:: VORLIEGENDER TEXTAUSZUG ::
● ● ● ● ●
Aber es ist so. Nicht wegen des Bleibens oder Wegfliegen. Und wenn: in welche
Richtung und wie weit? Nein, wenn sie da oben schnattern und rufen, wenn sich
mehrere große Dreiecke, die miteinander geflogen sind, trennen, denke ich jedes
Mal: Was rufen sie sich jetzt zu? Nächstes Jahr wieder hier in der Heimat oder
nächstes Jahr ganz woanders? Jerusalem auf keinen Fall. Das Programm ist in den
Köpfen der Enten nicht enthalten, bei den Älteren noch Tunesien und Marokko,
aber heute kann auch schon Südfrankreich zum Überwintern ausreichen. Je weniger
weit, um so schneller sind sie wieder da.
● ● ● ● ●
:: DATENAUSZUG ::
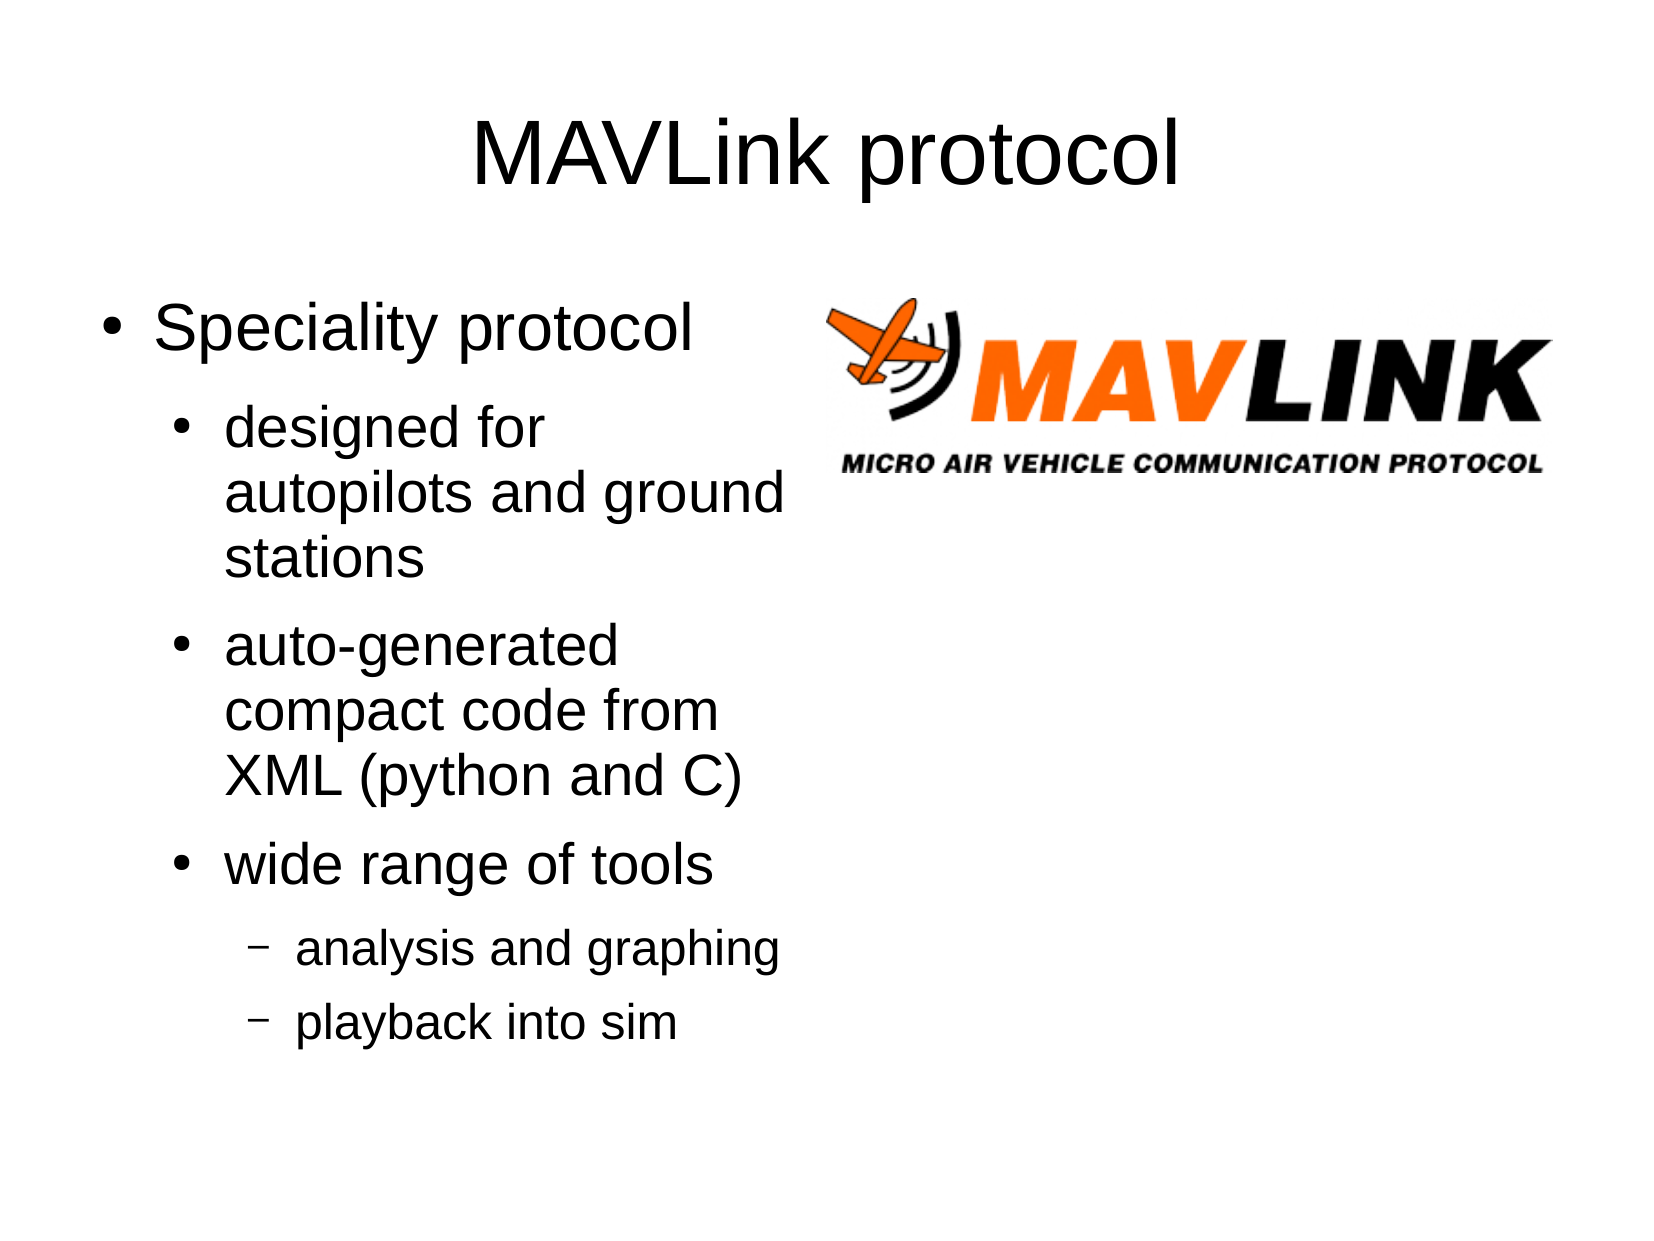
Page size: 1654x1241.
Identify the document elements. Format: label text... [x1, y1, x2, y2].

title MAVLink protocol [82, 49, 1571, 257]
list Speciality protocol designed for autopilots and ground stations auto-generated compact code from XML (python and C) wide range of tools analysis and graphing playback into sim [82, 290, 809, 1109]
picture [826, 298, 1553, 473]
● ● ● ● ●
:: ERFORDERLICHE SCHRITTE ::
(a) Beantworte die folgenden Fragen zum Text über die Enten:
(i) Welches Ziel kommt für die Enten auf keinen Fall in Frage?
(ii) Wohin fliegen die Älteren noch zum Überwintern?
(iii) Welches Gebiet kann heute schon zum Überwintern ausreichen?
(b) Entnimm dem Text über die Enten wortgetreu die Stelle, die mit „Aber es ist“ beginnt und bis einschließlich „sie wieder da.“ reicht.
(c) Schreibe den Text über die Enten nach seinem letzten Satz weiter.
Die Auflistung wird hierfür nicht gebraucht.

:: ANTWORTEN ::
(a)
(i) Jerusalem
(ii) Nach Tunesien und Marokko
(iii) Südfrankreich

(b)
Aber es ist so. Nicht wegen des Bleibens oder Wegfliegen. Und wenn: in welche
Richtung und wie weit? Nein, wenn sie da oben schnattern und rufen, wenn sich
mehrere große Dreiecke, die miteinander geflogen sind, trennen, denke ich jedes
Mal: Was rufen sie sich jetzt zu? Nächstes Jahr wieder hier in der Heimat oder
nächstes Jahr ganz woanders? Jerusalem auf keinen Fall. Das Programm ist in den
Köpfen der Enten nicht enthalten, bei den Älteren noch Tunesien und Marokko,
aber heute kann auch schon Südfrankreich zum Überwintern ausreichen. Je weniger
weit, um so schneller sind sie wieder da.

(c)
Manche der jungen jüdischen Deutschen haben es geschafft,
in Deutschland als ihrer Heimat zu leben und doch jedes Jahr nach Jerusalem zu
fahren, auf einen Besuch. Zur Vergewisserung. Ich fahre nach Amsterdam, in die
Niederlande, nach Fryslan. Meine Vergewisserung. Meine Erinnerung in die
Zukunft. Die erste Anlaufstation derer, die emigrierten: Hamburg oder irgendein
niederländischer Hafen. Weiter weiter. Und wahr ist auch, dass im
niederländischen Friesland kleine jüdische Kinder aus Nazideutschland
überlebten, Haare gefärbt, pst, und dann liefen statt vier fünf Kinder auf den
Höfen herum.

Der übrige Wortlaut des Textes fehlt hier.